So lernt mein Hund by Sabine Winkler
Autor:Sabine Winkler [Winkler, Sabine]
Die sprache: deu
Format: epub
ISBN: 978-3-440-13827-4
Herausgeber: Franckh-Kosmos Verlags-GmbH & Co. KG
veröffentlicht: 2013-10-06T23:00:00+00:00
Löschen (Extinktion) bei negativer Verstärkung
Die Vermeidungsreaktion selbst ist erstaunlich resistent gegen Extinktion, auch wenn lange Zeit keine »Auffrischung« durch erneutes Erleben des aversiven Reizes mehr vorgekommen ist. Zumindest gilt dies, wenn der verwendete aversive Reiz sehr stark war. Offenbar ist dann die Erleichterung darüber, die Unannehmlichkeiten erfolgreich vermieden zu haben, so groß, dass sie dauerhaft eine sehr wirksame Belohnung nach dem Motto »Uff – gerade noch mal davongekommen!« darstellt. Z. B. führten Hunde in einem Experiment eine durch Elektroschocks gelernte Vermeidungsreaktion noch mindestens 200-mal flott und zuverlässig aus, nachdem eigentlich gar kein Schock mehr erfolgt wäre, wenn sie sich falsch verhalten hätten.
Nach demselben Prinzip zeigen auch Ängste und Phobien ein extremes Beharrungsvermögen. Der Hund setzt sich freiwillig keinem Risiko mehr aus und kann so auch nie die Erfahrung machen, dass ja eigentlich gar nichts passiert wäre, wenn er nicht auf das Warnsignal reagiert hätte. Eine Extinktion kann man dann nur noch künstlich herbeiführen, indem man das Tier daran hindert, die Vermeidungsreaktion auszuführen. Das könnte konkret z. B. so aussehen, dass man einen Hund, der einen bestimmten Weg nicht mehr gehen mag, weil er dort an einem Weidezaun einen Stromschlag bekommen hat, mehrere Male durch Mitziehen an der Leine zwingt, den Weg trotzdem zu gehen. Dadurch kann es tatsächlich gelingen, das Vermeidungsverhalten relativ rasch auszulöschen. Diese Methode ist jedoch verständlicherweise mit großem Stress verbunden und mit dem Risiko behaftet, das Problem sehr zu verschlimmern, wenn das Löschen nicht gelingt. Sie eignet sich daher normalerweise nur für relativ geringe und erst vor kurzem durch eine unglückliche Verknüpfung entstandene Ängste, bei denen der Auslöser klar umrissen ist. Wichtig ist auch, dass der Hund vorher keinerlei Probleme mit der betreffenden Situation hatte und es nicht zu befürchten ist, dass das negative Erlebnis, das zum Problem geführt hat, sich wiederholt.

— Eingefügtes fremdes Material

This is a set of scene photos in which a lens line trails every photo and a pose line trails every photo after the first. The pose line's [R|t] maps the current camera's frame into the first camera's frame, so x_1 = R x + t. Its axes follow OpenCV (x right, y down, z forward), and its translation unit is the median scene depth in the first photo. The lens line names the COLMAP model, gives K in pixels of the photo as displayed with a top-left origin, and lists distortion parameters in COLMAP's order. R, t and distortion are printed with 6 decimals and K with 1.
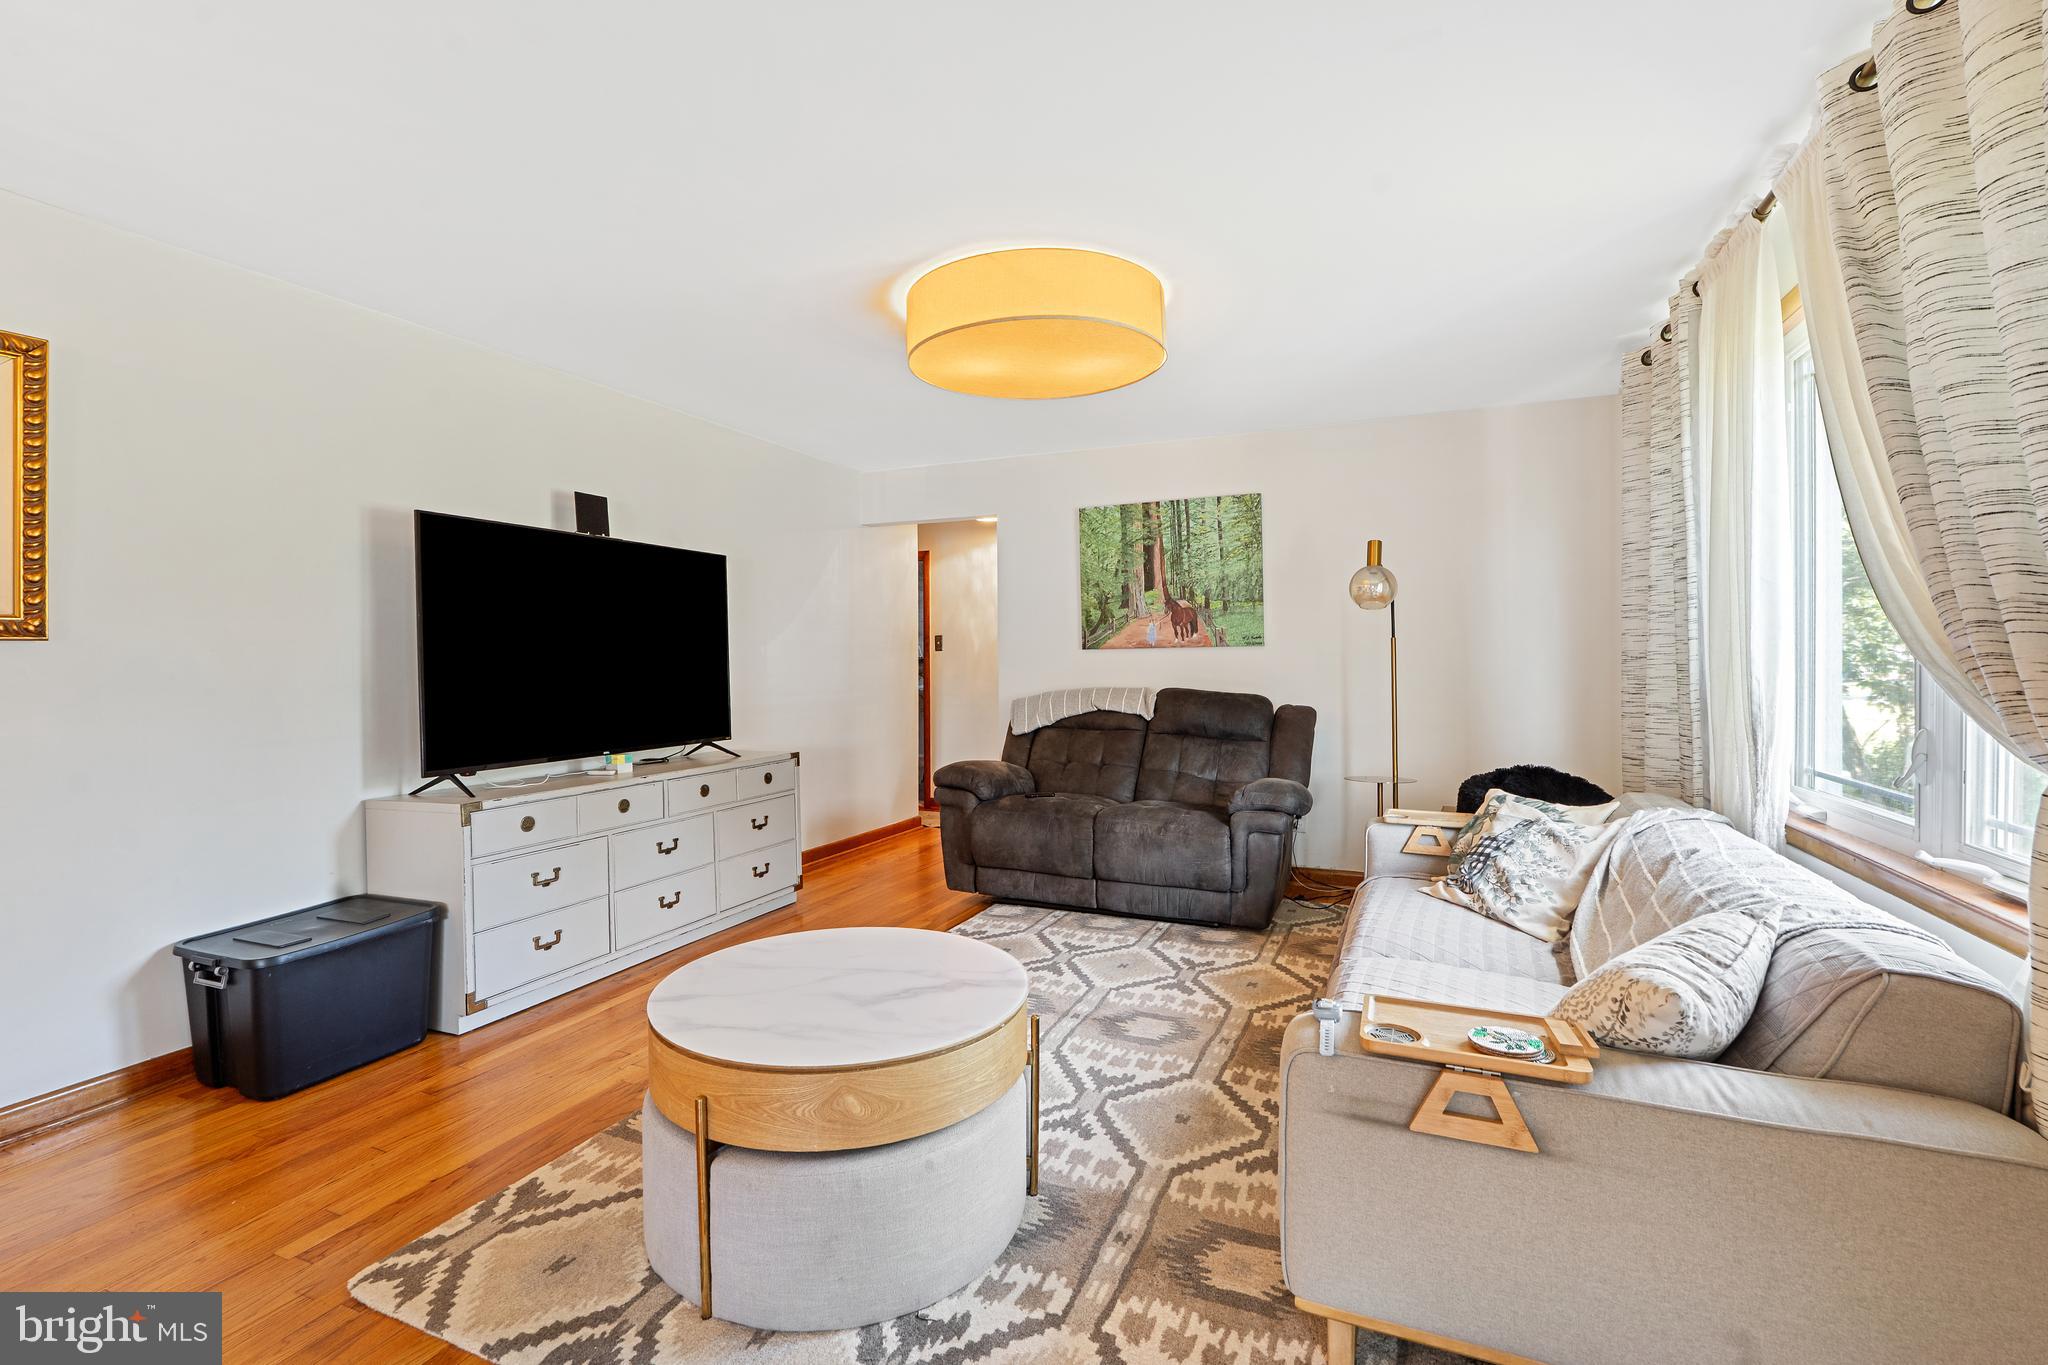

Den Berner Sennenhund Artos hatte ich im Kurs als sehr umweltsicher und ausgeglichen kennengelernt. Artos Besitzerin war geschickt im Training und konnte ihren Hund gut einschätzen und unterstützen. Nach dem Kurs zogen die beiden in eine andere Stadt. Einige Wochen später klingelte spät abends mein Telefon. Artos Besitzerin war schon zwei Stunden mit ihrem Hund spazieren gegangen, ehe sie mich telefonisch erreicht hatte, und war ziemlich verzweifelt: Artos stemmte plötzlich vor dem Aufzug alle Viere in den Boden, weigerte sich beharrlich, ihn zu betreten und nahm auch keine Leckerchen mehr. Die beiden kamen nicht mehr in ihre Wohnung in einem höher gelegenen Stockwerk. Ich vergewisserte mich bei der Besitzerin, dass Artos die ganzen letzten Wochen seit dem Umzug immer problemlos und ohne Stress in den Lift gegangen war. Dann gab ich ihr den Tipp, sicherzustellen, dass Artos Halsband eng genug war und ihn dann trotz seines Widerstandes ohne Federlesens in den Lift zu ziehen – und als Belohnung sofort wieder hinauszugehen. Dies sollte sie so oft hintereinander wiederholen, bis Artos im Fahrstuhl wieder ebenso entspannt war wie früher. Eine halbe Stunde später rief Artos Besitzerin erleichtert zurück. Alles hatte geklappt und das Problem war (dauerhaft) gelöst. Warum Artos an dem Tag plötzlich Angst vor dem Fahrstuhl hatte, haben wir nie herausgefunden.